- Kempston Central and East Location within Bedfordshire
- Population: 7,136 (2011 Census. Ward)
- OS grid reference: TL036478
- Civil parish: Kempston;
- Unitary authority: Bedford;
- Ceremonial county: Bedfordshire;
- Region: East;
- Country: England
- Sovereign state: United Kingdom
- Post town: BEDFORD
- Postcode district: MK42
- Dialling code: 01234
- Police: Bedfordshire
- Fire: Bedfordshire
- Ambulance: East of England
- UK Parliament: Bedford;

= Kempston Central and East =

Area of Kempston, Bedfordshire, England

Kempston Central and East is an electoral ward and area within Kempston, Bedfordshire, England.

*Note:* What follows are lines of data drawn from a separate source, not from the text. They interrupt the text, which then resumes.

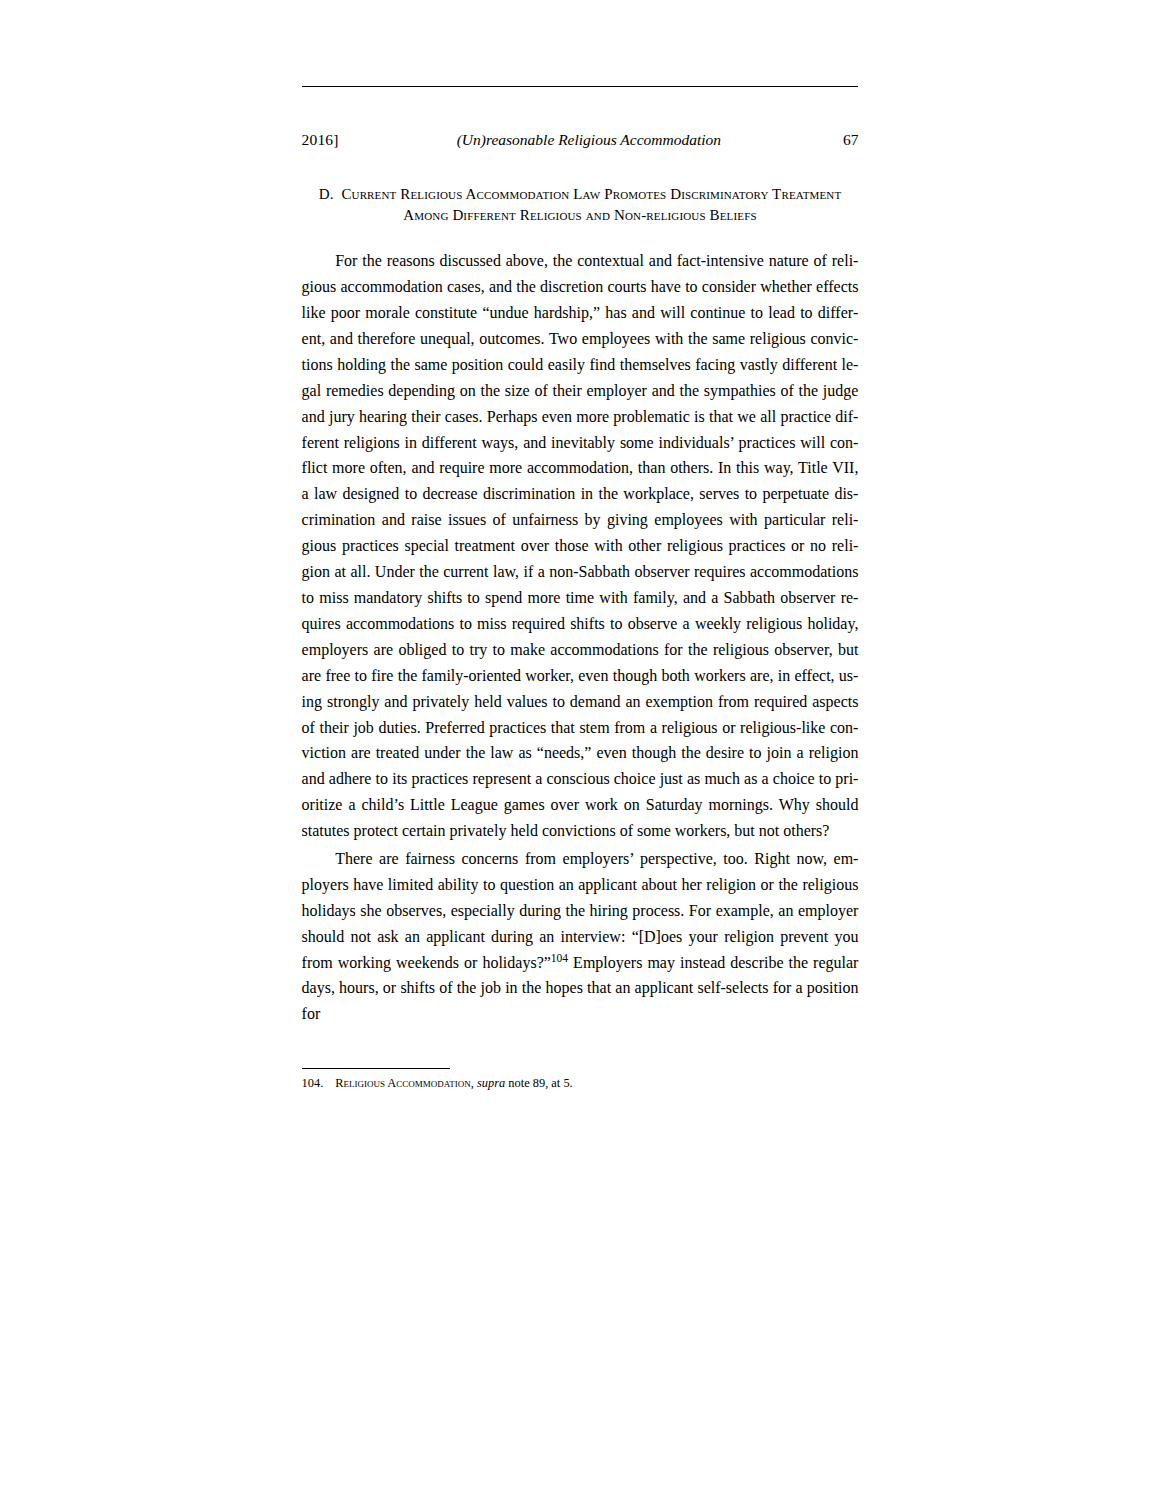2016] (Un)reasonable Religious Accommodation 67
D. Current Religious Accommodation Law Promotes Discriminatory Treatment Among Different Religious and Non-religious Beliefs
For the reasons discussed above, the contextual and fact-intensive nature of religious accommodation cases, and the discretion courts have to consider whether effects like poor morale constitute “undue hardship,” has and will continue to lead to different, and therefore unequal, outcomes. Two employees with the same religious convictions holding the same position could easily find themselves facing vastly different legal remedies depending on the size of their employer and the sympathies of the judge and jury hearing their cases. Perhaps even more problematic is that we all practice different religions in different ways, and inevitably some individuals’ practices will conflict more often, and require more accommodation, than others. In this way, Title VII, a law designed to decrease discrimination in the workplace, serves to perpetuate discrimination and raise issues of unfairness by giving employees with particular religious practices special treatment over those with other religious practices or no religion at all. Under the current law, if a non-Sabbath observer requires accommodations to miss mandatory shifts to spend more time with family, and a Sabbath observer requires accommodations to miss required shifts to observe a weekly religious holiday, employers are obliged to try to make accommodations for the religious observer, but are free to fire the family-oriented worker, even though both workers are, in effect, using strongly and privately held values to demand an exemption from required aspects of their job duties. Preferred practices that stem from a religious or religious-like conviction are treated under the law as “needs,” even though the desire to join a religion and adhere to its practices represent a conscious choice just as much as a choice to prioritize a child’s Little League games over work on Saturday mornings. Why should statutes protect certain privately held convictions of some workers, but not others?
There are fairness concerns from employers’ perspective, too. Right now, employers have limited ability to question an applicant about her religion or the religious holidays she observes, especially during the hiring process. For example, an employer should not ask an applicant during an interview: “[D]oes your religion prevent you from working weekends or holidays?”104 Employers may instead describe the regular days, hours, or shifts of the job in the hopes that an applicant self-selects for a position for
104. Religious Accommodation, supra note 89, at 5.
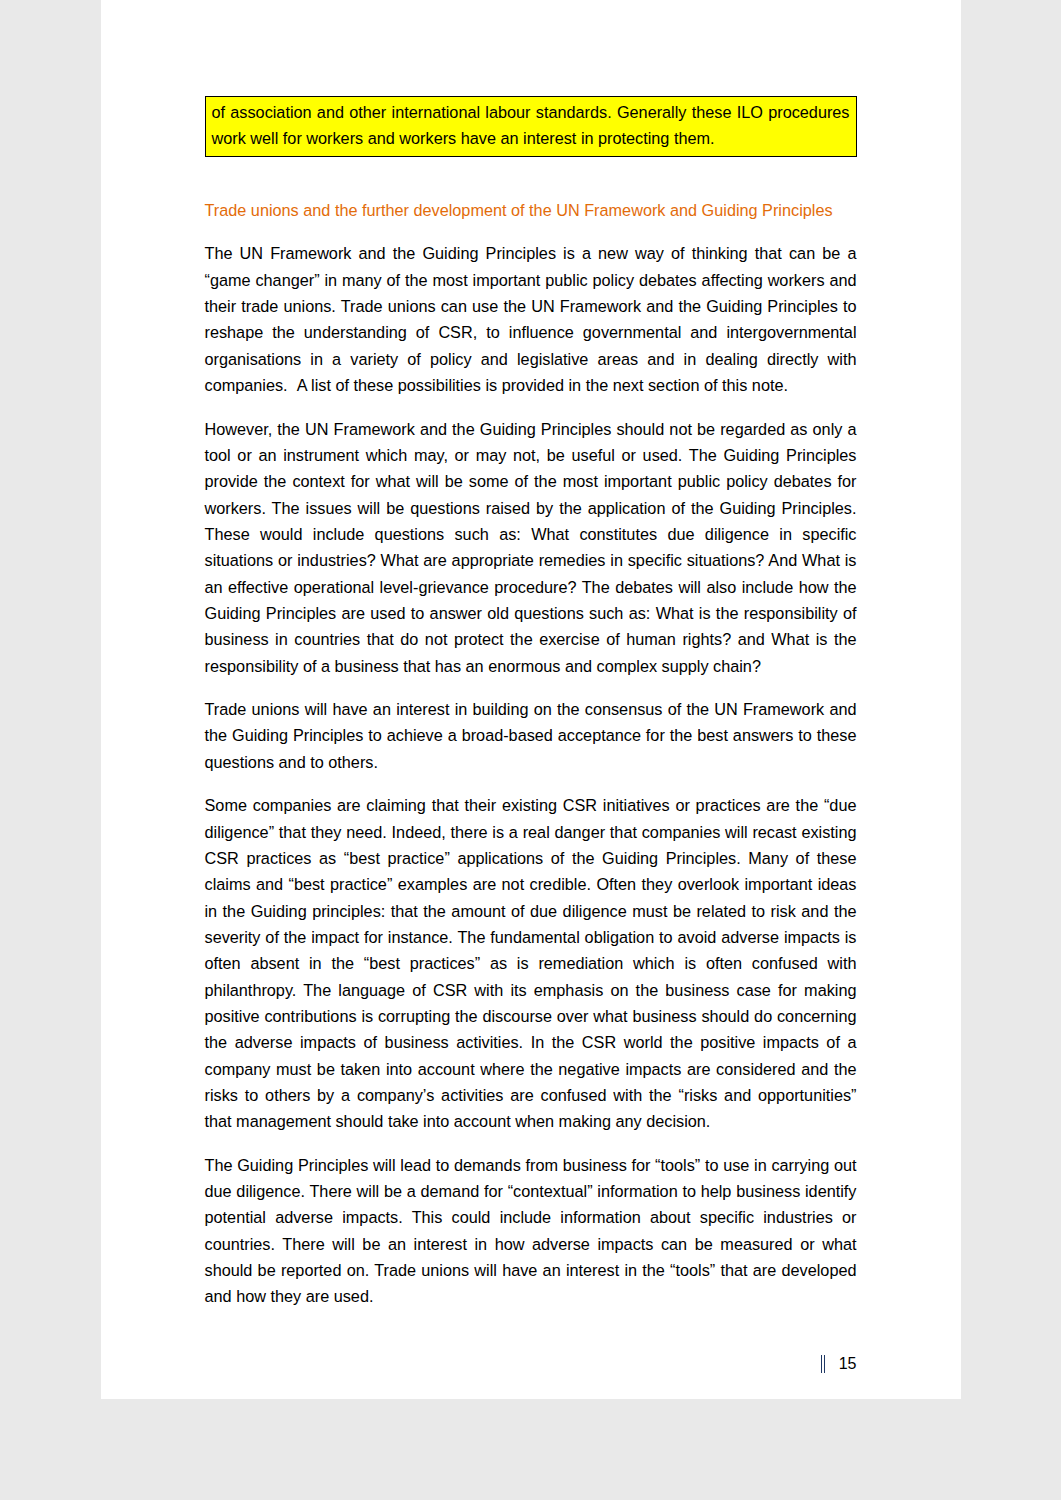of association and other international labour standards. Generally these ILO procedures work well for workers and workers have an interest in protecting them.
Trade unions and the further development of the UN Framework and Guiding Principles
The UN Framework and the Guiding Principles is a new way of thinking that can be a “game changer” in many of the most important public policy debates affecting workers and their trade unions. Trade unions can use the UN Framework and the Guiding Principles to reshape the understanding of CSR, to influence governmental and intergovernmental organisations in a variety of policy and legislative areas and in dealing directly with companies. A list of these possibilities is provided in the next section of this note.
However, the UN Framework and the Guiding Principles should not be regarded as only a tool or an instrument which may, or may not, be useful or used. The Guiding Principles provide the context for what will be some of the most important public policy debates for workers. The issues will be questions raised by the application of the Guiding Principles. These would include questions such as: What constitutes due diligence in specific situations or industries? What are appropriate remedies in specific situations? And What is an effective operational level-grievance procedure? The debates will also include how the Guiding Principles are used to answer old questions such as: What is the responsibility of business in countries that do not protect the exercise of human rights? and What is the responsibility of a business that has an enormous and complex supply chain?
Trade unions will have an interest in building on the consensus of the UN Framework and the Guiding Principles to achieve a broad-based acceptance for the best answers to these questions and to others.
Some companies are claiming that their existing CSR initiatives or practices are the “due diligence” that they need. Indeed, there is a real danger that companies will recast existing CSR practices as “best practice” applications of the Guiding Principles. Many of these claims and “best practice” examples are not credible. Often they overlook important ideas in the Guiding principles: that the amount of due diligence must be related to risk and the severity of the impact for instance. The fundamental obligation to avoid adverse impacts is often absent in the “best practices” as is remediation which is often confused with philanthropy. The language of CSR with its emphasis on the business case for making positive contributions is corrupting the discourse over what business should do concerning the adverse impacts of business activities. In the CSR world the positive impacts of a company must be taken into account where the negative impacts are considered and the risks to others by a company’s activities are confused with the “risks and opportunities” that management should take into account when making any decision.
The Guiding Principles will lead to demands from business for “tools” to use in carrying out due diligence. There will be a demand for “contextual” information to help business identify potential adverse impacts. This could include information about specific industries or countries. There will be an interest in how adverse impacts can be measured or what should be reported on. Trade unions will have an interest in the “tools” that are developed and how they are used.
15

The boundaries of the ward are approximately the River Great Ouse to the north, the Midland Main Line railway line to the east, Elstow Road to south and Bedford Road to the west.

The area used to be a hamlet known as Kempston East End, but was absorbed into the Kempston Urban District in 1896. Today, Kempston Barracks and the Saxon shopping centre (including a Sainsbury's supermarket) are located within the boundaries of the ward.

Previously known as Kempston East, the ward's name was changed for the 5 May 2011 local elections and it became Kempston Central and East.